Michael Krebber is one of the most important German artists working of the past two decades, He has exhibited widely throughout Europe and USA, although his work has rarely been seen in France. A central figure in the Cologne art scene since the 1980s and a frequent collaborator with Martin Kippenberger, Albert Oehlen, Cosima von Bonin and Kai Althoff, Krebber has a conceptual approach to painting that questions the fundamental roots of the medium. He works within and against the conventions of painting. Krebber’s practice deals with ambivalence, provocation, intransigence and feinted gesture. His work is characterized by a multi-faceted vocabulary-the dismissal and recuperation of painterly qualities, the scrutiny of the boundaries of the picture plane, and the tension between representation and abstraction.

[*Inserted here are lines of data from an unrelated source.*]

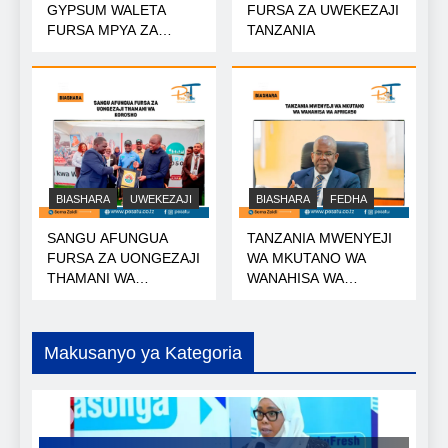
GYPSUM WALETA
FURSA ZA UWEKEZAJI
FURSA MPYA ZA
TANZANIA
MIKOPO
BIASHARA
UWEKEZAJI
BIASHARA
FEDHA
SANGU AFUNGUA
TANZANIA MWENYEJI
FURSA ZA UONGEZAJI
WA MKUTANO WA
THAMANI WA
WANAHISA WA
KOROSHO
AFRICA50
Makusanyo ya Kategoria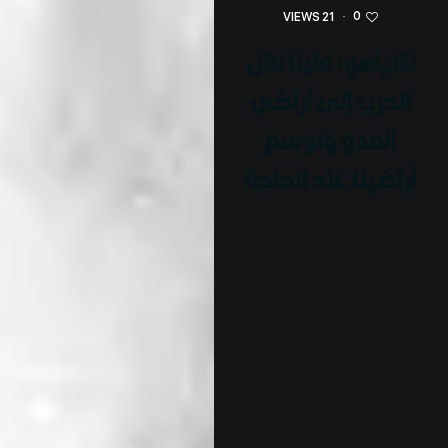
0
21 VIEWS
·
نتنياهو: علينا نقل
الحرب إلى أراضي
العدو ونوسع
أراضينا عند الحاجة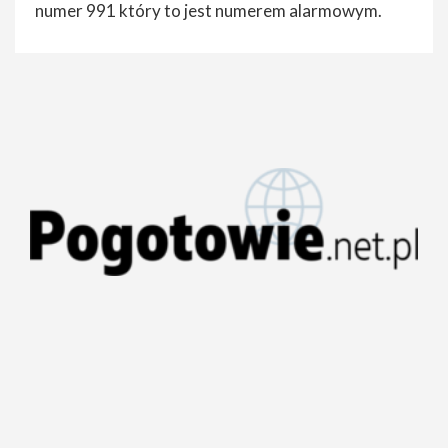
numer 991 który to jest numerem alarmowym.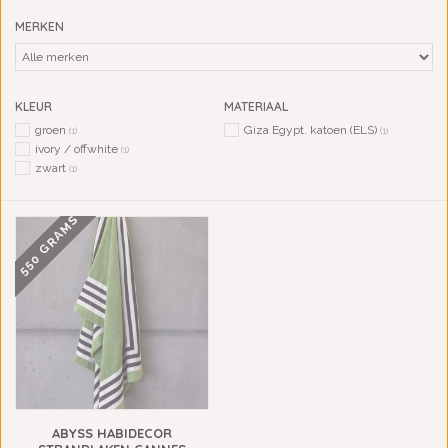
MERKEN
KLEUR
MATERIAAL
groen
Giza Egypt. katoen (ELS)
(1)
(1)
ivory / offwhite
(1)
zwart
(1)
550 GRAMS
ABYSS HABIDECOR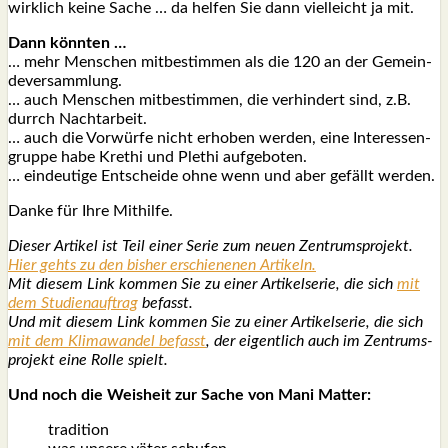
wirk­lich kei­ne Sache … da hel­fen Sie dann viel­leicht ja mit.
Dann könn­ten …
… mehr Men­schen mit­be­stim­men als die 120 an der Gemein­
de­ver­samm­lung.
… auch Men­schen mit­be­stim­men, die ver­hin­dert sind, z.B.
durrch Nacht­ar­beit.
… auch die Vor­wür­fe nicht erho­ben wer­den, eine Inter­es­sen­
grup­pe habe Kre­thi und Ple­thi auf­ge­bo­ten.
… ein­deu­ti­ge Ent­schei­de ohne wenn und aber gefällt wer­den.
Dan­ke für Ihre Mit­hil­fe.
Die­ser Arti­kel ist Teil einer Serie zum neu­en Zen­trums­pro­jekt.
Hier gehts zu den bis­her erschie­ne­nen Arti­keln.
Mit die­sem Link kom­men Sie zu einer Arti­kel­se­rie, die sich
mit
dem Stu­di­en­auf­trag
befasst.
Und mit die­sem Link kom­men Sie zu einer Arti­kel­se­rie, die sich
mit dem Kli­ma­wan­del befasst
, der eigent­lich auch im Zen­trums­
pro­jekt eine Rol­le spielt.
Und noch die Weis­heit zur Sache von Mani Mat­ter:
tra­di­ti­on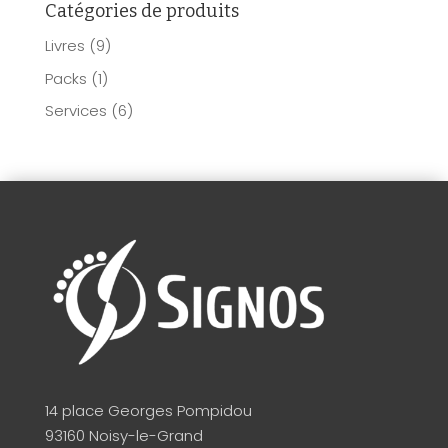
Catégories de produits
Livres
(9)
Packs
(1)
Services
(6)
14 place Georges Pompidou
93160 Noisy-le-Grand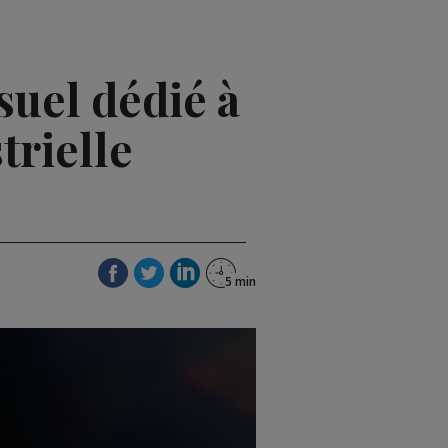
uel dédié à
trielle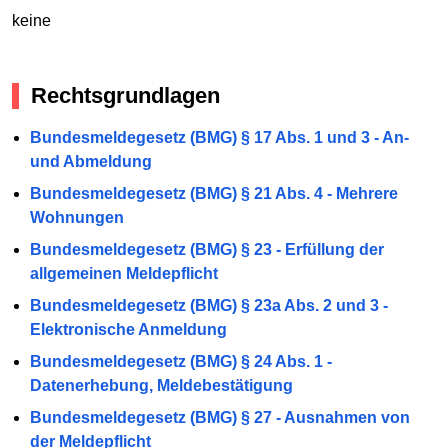
keine
Rechtsgrundlagen
Bundesmeldegesetz (BMG) § 17 Abs. 1 und 3 - An-
und Abmeldung
Bundesmeldegesetz (BMG) § 21 Abs. 4 - Mehrere
Wohnungen
Bundesmeldegesetz (BMG) § 23 - Erfüllung der
allgemeinen Meldepflicht
Bundesmeldegesetz (BMG) § 23a Abs. 2 und 3 -
Elektronische Anmeldung
Bundesmeldegesetz (BMG) § 24 Abs. 1 -
Datenerhebung, Meldebestätigung
Bundesmeldegesetz (BMG) § 27 - Ausnahmen von
der Meldepflicht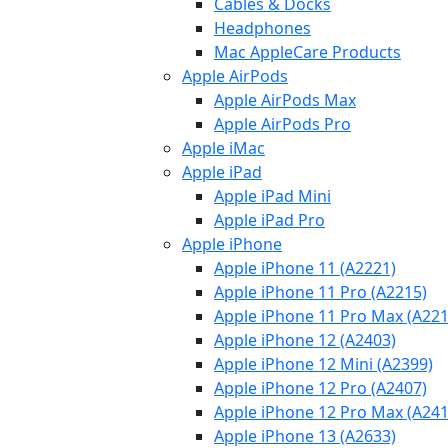
Cables & Docks
Headphones
Mac AppleCare Products
Apple AirPods
Apple AirPods Max
Apple AirPods Pro
Apple iMac
Apple iPad
Apple iPad Mini
Apple iPad Pro
Apple iPhone
Apple iPhone 11 (A2221)
Apple iPhone 11 Pro (A2215)
Apple iPhone 11 Pro Max (A221
Apple iPhone 12 (A2403)
Apple iPhone 12 Mini (A2399)
Apple iPhone 12 Pro (A2407)
Apple iPhone 12 Pro Max (A241
Apple iPhone 13 (A2633)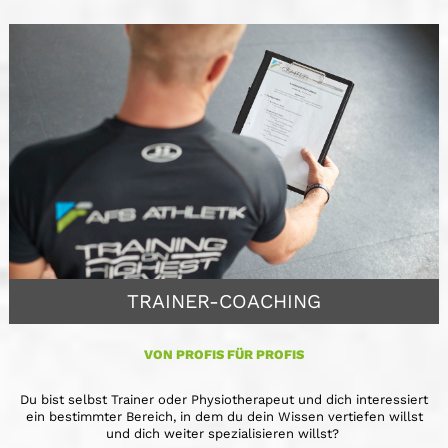
TRAINER-COACHING
VON PROFIS FÜR PROFIS
Du bist selbst Trainer oder Physiotherapeut und dich interessiert
ein bestimmter Bereich, in dem du dein Wissen vertiefen willst
und dich weiter spezialisieren willst?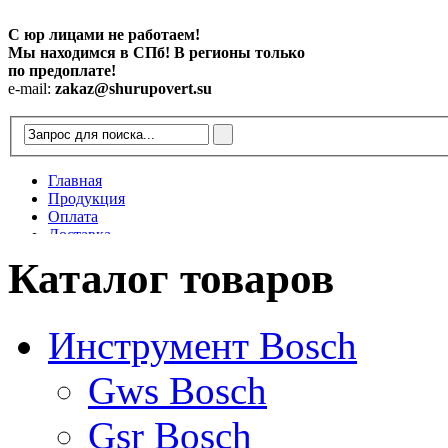
С юр лицами не работаем!
Мы находимся в СПб! В регионы только
по предоплате!
e-mail:
zakaz@shurupovert.su
Главная
Продукция
Оплата
Доставка
Контакты
Каталог товаров
Статьи
Инструмент Bosch
Gws Bosch
Gsr Bosch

This knowledge reverberates with an historical reflection of the medium.
" How figure and ground, form and format, surface and space, color and object, frame and wall, object and installation, light and place, material and reference, title and context, original and found material can be related to one another."
« I do not believe I can invent something new in art or painting because whatever I would want to invent already exists ». Rather than invent something new, Krebber's restrained brushstrokes leave a canvas open and full of possibilities. Like an unfinished sentence, his works leave the viewer guessing what might happen next.

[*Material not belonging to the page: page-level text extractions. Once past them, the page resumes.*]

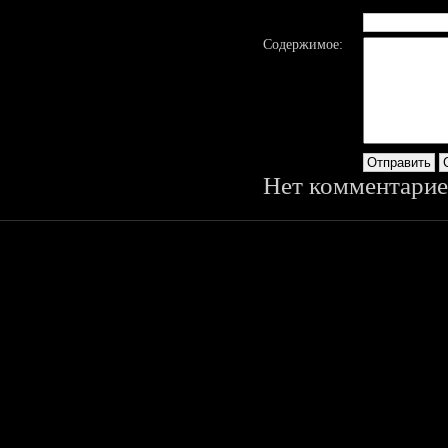
Содержимое:
Нет комментарие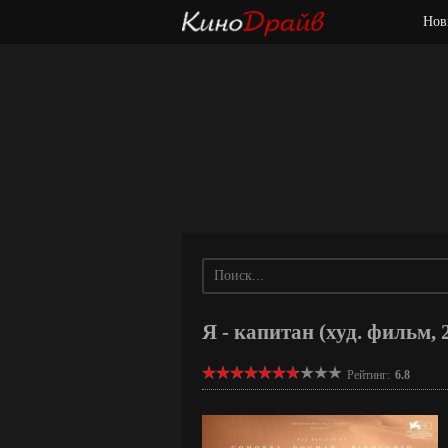
Нов
Я - капитан (худ. фильм, 
Рейтинг:
6.8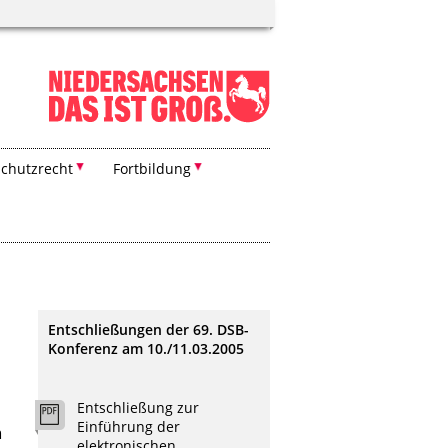
chutzrecht
Fortbildung
Entschließungen der 69. DSB-
Konferenz am 10./11.03.2005
Entschließung zur
Einführung der
m
elektronischen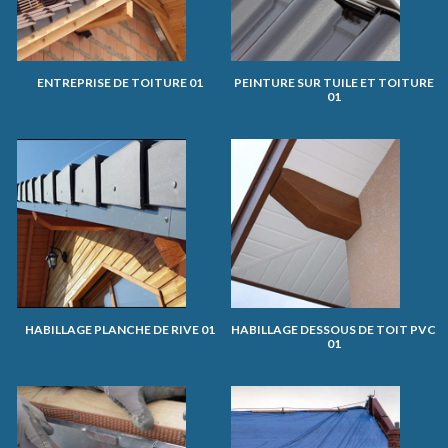
ENTREPRISE DE TOITURE 01
PEINTURE SUR TUILE ET TOITURE
01
HABILLAGE PLANCHE DE RIVE 01
HABILLAGE DESSOUS DE TOIT PVC
01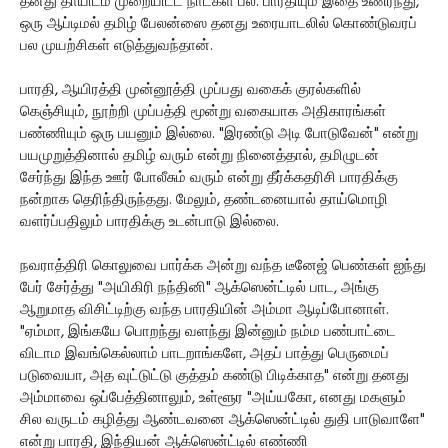
தனது தாயிடம் முறையிட்ட நாட்கள் பல. பாரதியும் இதை உணர்ந்து,
ஒரு ஆப்டிமல் தமிழ் பேலன்ஸை தனது உரையாடலில் கொண்டுவரப்
பல முயற்சிகள் எடுத்துவந்தான்.
பாரதி, ஆயிரத்தி முன்னூத்தி முப்பது வகைக் குரல்களில்
கெஞ்சியும், நூற்றி முப்பத்தி மூன்று வகையாக அதிகாரங்கள்
பண்ணியும் ஒரு பயனும் இல்லை. "இரண்டு அடி போடுவேன்" என்று
பயமுறுத்தினால் தமிழ் வரும் என்று நினைத்தால், தமிழுடன்
சேர்ந்து இந்த ஊர் போலீசும் வரும் என்று தீர்க்கதரிசி பாரதிக்கு
நன்றாக தெரிந்திருந்தது. மேலும், தண்டனையால் தாய்மொழி
வளர்ப்பதிலும் பாரதிக்கு உடன்பாடு இல்லை.
நவராத்திரி கொலுவை பார்க்க அன்று வந்த டீனேஜ் பெண்கள் ஐந்து
பேர் சேர்த்து "அயிகிரி நந்தினி" ஆக்ஸென்ட்டில் பாட, அங்கு
ஆறுமாத விசிட்டிற்கு வந்த பாரதியின் அம்மா ஆடிப்போனாள்.
"ஏம்மா, இங்கயே பொறந்து வளந்து இன்னும் நம்ம பண்பாட்டை
விடாம இவங்கெல்லாம் பாடறாங்களே, அதப் பாத்து பெருமைப்
படுவையா, அத வுட்டுட்டு குத்தம் கண்டு பிடிக்காத" என்று தனது
அம்மாவை ஒப்பேத்தினாலும், உள்ளூர "அய்யகோ, எனது மகளும்
சில வருடம் கழித்து ஆண்டவனை ஆக்ஸென்ட்டில் துதி பாடுவாளே"
என்று பாரதி, இந்தியன் ஆக்ஸென்ட்டில் எண்ணி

Recent solo exhibitions: Sometimes it snows in april (presentation with Rachel Harrison), The McAllister Institute, New York, U.S.A (2006) ; Secession, Wien, Austria (2005) ; Apothekerman, Städtische Galerie Wolfsburg, Kunstverein Braunschweig, Germany (2000).

His work has recently been included in Conditions of Display, The Moore Space, Miami, U.S.A. (2007) ; Grey Flags, Sculpture Center, Long Island City, U.S.A. (2007) ; The Most Contemporary Picture Show, Actually, Kunsthalle Nuernberg, Germany (2006) ; Make Your Own Life: Artists In and Out of Cologne, Institute of Contemporary Art, Philadelphia, U.S.A. (2006) ; Power Plant, Toronto, Canada (2007).